## What the task asks
Return the run of lines below that opens with the line containing "- These changes" and closes with the line containing "- Latency may", keeping each one exact.

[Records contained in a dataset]
============
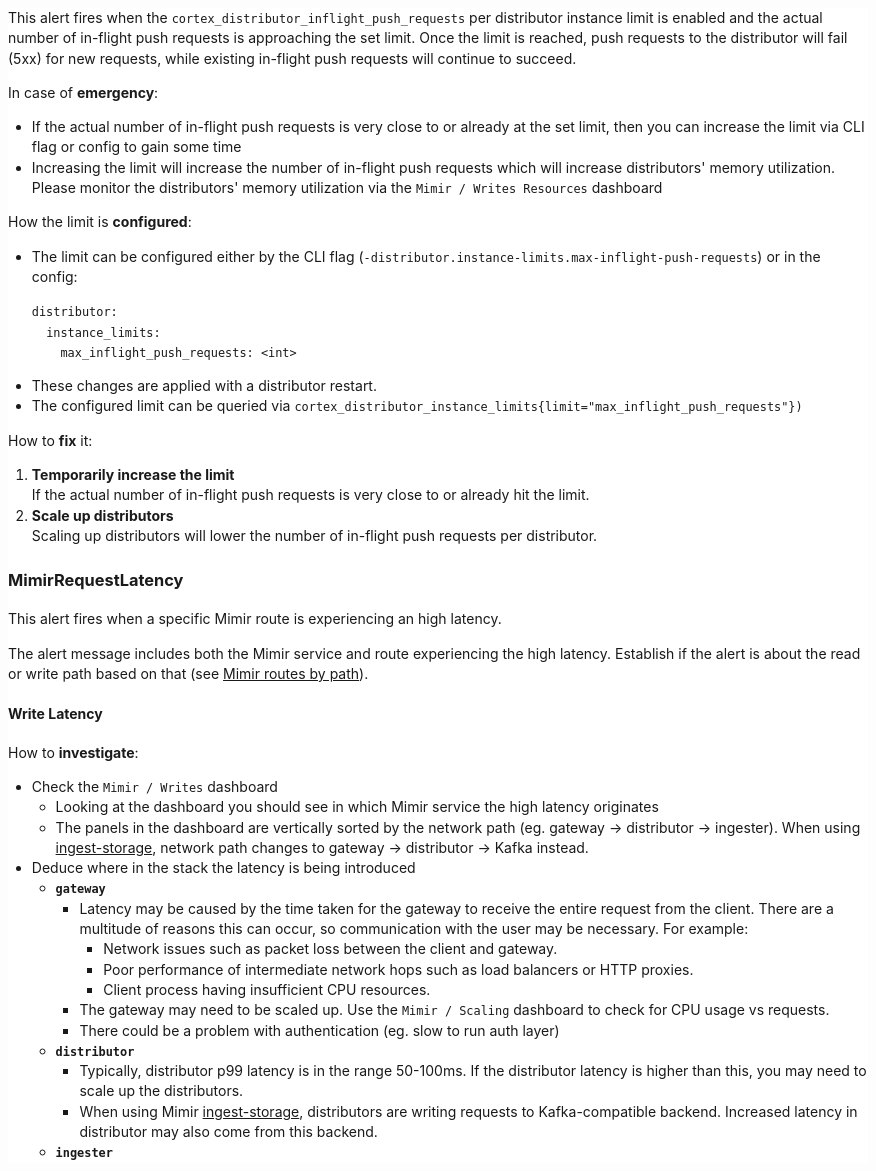 This alert fires when the `cortex_distributor_inflight_push_requests` per distributor instance limit is enabled and the actual number of in-flight push requests is approaching the set limit. Once the limit is reached, push requests to the distributor will fail (5xx) for new requests, while existing in-flight push requests will continue to succeed.

In case of **emergency**:

- If the actual number of in-flight push requests is very close to or already at the set limit, then you can increase the limit via CLI flag or config to gain some time
- Increasing the limit will increase the number of in-flight push requests which will increase distributors' memory utilization. Please monitor the distributors' memory utilization via the `Mimir / Writes Resources` dashboard

How the limit is **configured**:

- The limit can be configured either by the CLI flag (`-distributor.instance-limits.max-inflight-push-requests`) or in the config:
  ```
  distributor:
    instance_limits:
      max_inflight_push_requests: <int>
  ```
- These changes are applied with a distributor restart.
- The configured limit can be queried via `cortex_distributor_instance_limits{limit="max_inflight_push_requests"})`

How to **fix** it:

1. **Temporarily increase the limit**<br />
   If the actual number of in-flight push requests is very close to or already hit the limit.
2. **Scale up distributors**<br />
   Scaling up distributors will lower the number of in-flight push requests per distributor.

### MimirRequestLatency

This alert fires when a specific Mimir route is experiencing an high latency.

The alert message includes both the Mimir service and route experiencing the high latency. Establish if the alert is about the read or write path based on that (see [Mimir routes by path](#mimir-routes-by-path)).

#### Write Latency

How to **investigate**:

- Check the `Mimir / Writes` dashboard
  - Looking at the dashboard you should see in which Mimir service the high latency originates
  - The panels in the dashboard are vertically sorted by the network path (eg. gateway -> distributor -> ingester). When using [ingest-storage](#mimir-ingest-storage-experimental), network path changes to gateway -> distributor -> Kafka instead.
- Deduce where in the stack the latency is being introduced
  - **`gateway`**
    - Latency may be caused by the time taken for the gateway to receive the entire request from the client. There are a multitude of reasons this can occur, so communication with the user may be necessary. For example:
      - Network issues such as packet loss between the client and gateway.
      - Poor performance of intermediate network hops such as load balancers or HTTP proxies.
      - Client process having insufficient CPU resources.
    - The gateway may need to be scaled up. Use the `Mimir / Scaling` dashboard to check for CPU usage vs requests.
    - There could be a problem with authentication (eg. slow to run auth layer)
  - **`distributor`**
    - Typically, distributor p99 latency is in the range 50-100ms. If the distributor latency is higher than this, you may need to scale up the distributors.
    - When using Mimir [ingest-storage](#mimir-ingest-storage-experimental), distributors are writing requests to Kafka-compatible backend. Increased latency in distributor may also come from this backend.
  - **`ingester`**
============
## Reply to the exercise
- These changes are applied with a distributor restart.
- The configured limit can be queried via `cortex_distributor_instance_limits{limit="max_inflight_push_requests"})`

How to **fix** it:

1. **Temporarily increase the limit**<br />
   If the actual number of in-flight push requests is very close to or already hit the limit.
2. **Scale up distributors**<br />
   Scaling up distributors will lower the number of in-flight push requests per distributor.

### MimirRequestLatency

This alert fires when a specific Mimir route is experiencing an high latency.

The alert message includes both the Mimir service and route experiencing the high latency. Establish if the alert is about the read or write path based on that (see [Mimir routes by path](#mimir-routes-by-path)).

#### Write Latency

How to **investigate**:

- Check the `Mimir / Writes` dashboard
  - Looking at the dashboard you should see in which Mimir service the high latency originates
  - The panels in the dashboard are vertically sorted by the network path (eg. gateway -> distributor -> ingester). When using [ingest-storage](#mimir-ingest-storage-experimental), network path changes to gateway -> distributor -> Kafka instead.
- Deduce where in the stack the latency is being introduced
  - **`gateway`**
    - Latency may be caused by the time taken for the gateway to receive the entire request from the client. There are a multitude of reasons this can occur, so communication with the user may be necessary. For example:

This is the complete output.